Deputy trade and industry minister, Nomalungelo Gina.

A planned Durban aerotropolis is expected to turn the area around the King Shaka International Airport into a smart city with “diversified economic activities” that will boost the KwaZulu Natal (KZN) economy.

“Government perceives the 50-year Durban Aerotropolis Master Plan as not just a project for Durban, and its future economic boom, but for the entire province which will benefit through the economic spin-offs that will arise as a result of the hive of business activities in this Dube Trade Port precinct,” said Deputy Minister for Trade and Industry, Nomalungelo Gina.

She was reacting to the unveiling of the plan by the KZN premier Sihle Zikalala late last week, at which he said the project had the potential to attract “massive investment” of up to R1 trillion.

The master plan incorporates 32 000 hectares of land, as well as 10 000 hectares of green space.
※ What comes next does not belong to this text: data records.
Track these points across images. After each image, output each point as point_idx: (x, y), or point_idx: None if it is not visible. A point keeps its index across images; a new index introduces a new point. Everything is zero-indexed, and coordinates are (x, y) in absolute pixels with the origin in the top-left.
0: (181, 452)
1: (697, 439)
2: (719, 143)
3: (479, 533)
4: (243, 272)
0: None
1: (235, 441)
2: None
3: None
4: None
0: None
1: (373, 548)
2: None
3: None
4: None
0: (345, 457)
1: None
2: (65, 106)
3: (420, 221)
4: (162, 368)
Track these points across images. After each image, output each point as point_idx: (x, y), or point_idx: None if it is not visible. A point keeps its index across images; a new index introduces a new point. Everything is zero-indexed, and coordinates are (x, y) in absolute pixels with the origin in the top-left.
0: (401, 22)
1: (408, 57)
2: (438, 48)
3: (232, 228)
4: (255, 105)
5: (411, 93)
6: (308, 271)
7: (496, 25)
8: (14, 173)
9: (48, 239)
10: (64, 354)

Timing and financing details have not been made public.

It is claimed to be the only greenfield aerotropolis in Africa.

“The planned aerotropolis is poised to take advantage of rapidly increasing global connectivity, efficient Dube Trade Port logistics, Durban's seaport and the Special Economic Zone status of the precinct surrounding the airport,” said Zikalala.

Gina said economic enclaves developed around airports to take advantage of the faster export of goods, increased global connectivity, multi-modal transportation systems and other aviation-related businesses.

“Being the second largest economy in South Africa, KZN presents a vast array of opportunities for investments with an ideal location,” she said, encouraging potential investors to look at both Dube Trade Port and the Richards Bay special economic zones as potential investment hubs.

“The two offer an internationally competitive value proposition with unique offerings for investors.  and some of which include ready infrastructure for business development, reduced costs for key inputs such as land, water and electricity, and tax relief which includes a reduced corporate tax rate.”